CAPTION: A Catalina and a UH-1H Iroquois fly together. Photo by Janet Hughes.
As wave after wave of different aircraft flew overhead the comments I heard in the crowd of spectators I was with was one of amazement and storytelling.
CAPTION: A Dakota, as operated by the RAAF from 1941. Photo by Janet Hughes.
Parents and Grandparents were pointing to the sky and explaining to mostly excited young folk what was to see and even what it meant.
CAPTION: Neptune maritime reconnaissance, patrol and anti-submarine aircraft. Photo by Janet Hughes.
There was that child that announced halfway through that “it was time to go home now”, clearly not an enthusiast.
CAPTION: A formation of three P-8A Poseidon and one AP-3C Orion maritime reconnaissance aircraft. Photo by Mike Hughes.
Then the parent of a small child telling him that the planes flying overhead were “really old, with propellors from when Grandma was a little girl” as four PC-21’s zoomed past.

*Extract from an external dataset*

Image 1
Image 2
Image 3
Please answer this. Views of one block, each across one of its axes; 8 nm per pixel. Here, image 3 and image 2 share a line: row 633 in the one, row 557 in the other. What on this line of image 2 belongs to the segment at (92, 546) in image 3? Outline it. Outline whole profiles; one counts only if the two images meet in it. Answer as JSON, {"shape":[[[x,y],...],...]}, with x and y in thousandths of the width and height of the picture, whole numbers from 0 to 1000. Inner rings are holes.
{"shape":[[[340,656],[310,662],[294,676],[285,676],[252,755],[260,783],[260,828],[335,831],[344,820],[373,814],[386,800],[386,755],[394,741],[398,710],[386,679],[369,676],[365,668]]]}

CAPTION: A formation comprising Hudson, Boomerang, Harvard and a Wirraway. Photo by Janet Hughes.
Working out the timings of the 27 aircraft types each with its own operating parameters and requirements no doubt was a nightmare.
CAPTION: A KC-30A multi-role tanker-transport flies with two trailing F/A-18F Super Hornets. Photo by Janet Hughes.

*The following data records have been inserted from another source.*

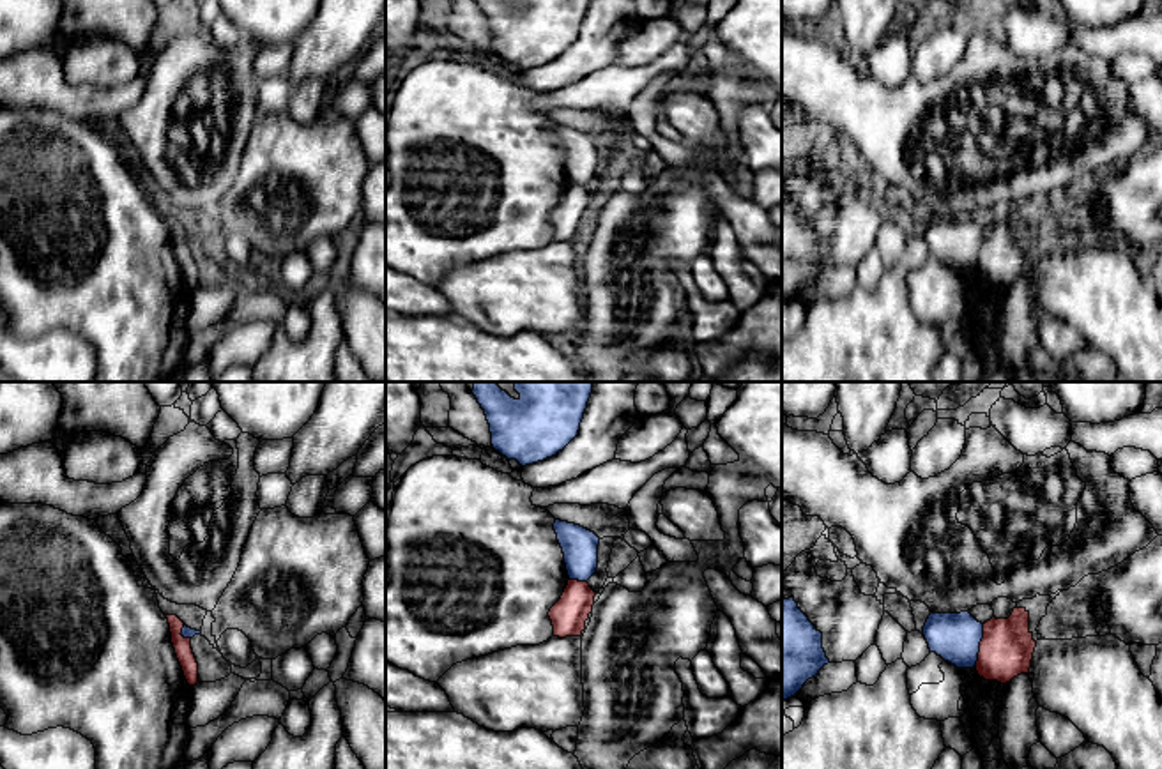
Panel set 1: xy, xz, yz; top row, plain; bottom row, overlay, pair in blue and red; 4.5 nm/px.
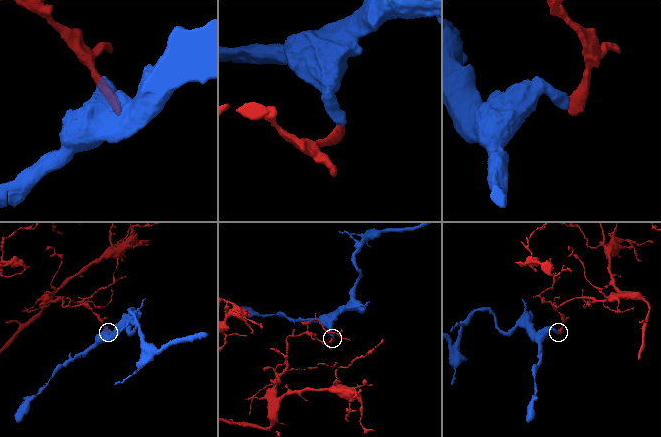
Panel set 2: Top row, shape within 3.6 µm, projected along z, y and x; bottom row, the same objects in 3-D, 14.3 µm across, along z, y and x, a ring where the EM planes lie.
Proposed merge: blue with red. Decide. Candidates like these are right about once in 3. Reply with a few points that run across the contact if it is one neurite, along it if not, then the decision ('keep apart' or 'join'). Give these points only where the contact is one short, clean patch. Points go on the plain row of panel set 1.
yz (984, 228), (975, 269) | keep apart

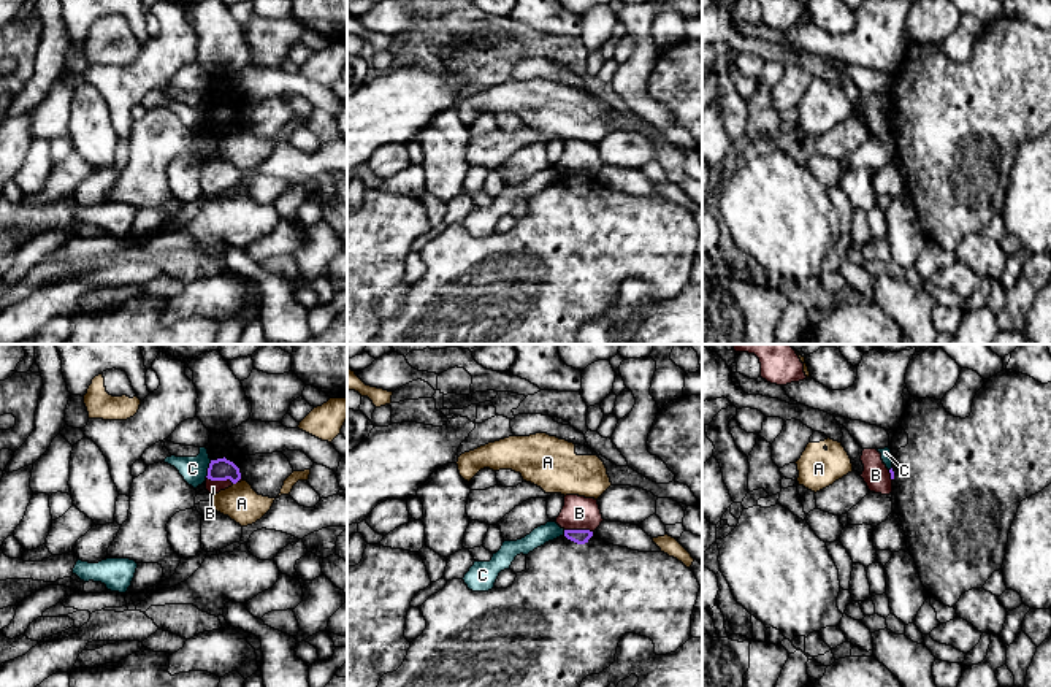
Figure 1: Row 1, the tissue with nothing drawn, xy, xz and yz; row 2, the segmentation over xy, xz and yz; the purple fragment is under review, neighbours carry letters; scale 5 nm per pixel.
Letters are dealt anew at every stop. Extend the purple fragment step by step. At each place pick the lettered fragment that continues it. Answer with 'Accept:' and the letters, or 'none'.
Accept: none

CAPTION: 4 C-130H Hercules in closer formation than they usually fly. Photo by Mike Hughes.
For the show timings to work each group of aircraft had to fly over the official viewing area with precise timings to make sure the fast aircraft didn’t outrun the slower aircraft.
CAPTION: A lone E-7A Wedgetail Airborne Early Warning and Control aircraft. Photo by Janet Hughes.
The aircraft groups usually form up at some distance from the venue and have to time their approach to be in the right bit of sky at the right time and height doing the right speed.
CAPTION: The Roulettes, making the complex look simple. Photo by Mike Hughes.
Weather, aircraft unserviceability, and other considerations can throw one aircraft or group of aircraft out of time and the whole thing becomes a shuffle game.
CAPTION: The Roulettes formation seems to rising up from the High Court Canberra. Photo by Janet Hughes.
Enthusiasts on the ground with the published program notice every discrepancy.
This game of checkers has a major consideration, safety of the pilots, crew and the public.
The show carries on.
I have just enough experience with people who have run airshows to know that the all involved in RAAF Centenary flypast will have required a long rest when it was all over.
I say well done to the organisers, the pilots, the maintenance folk, the marshals at the airport(s) and the people running the day in the air and on the ground; I and those around me enjoyed every memorable minute – thank you.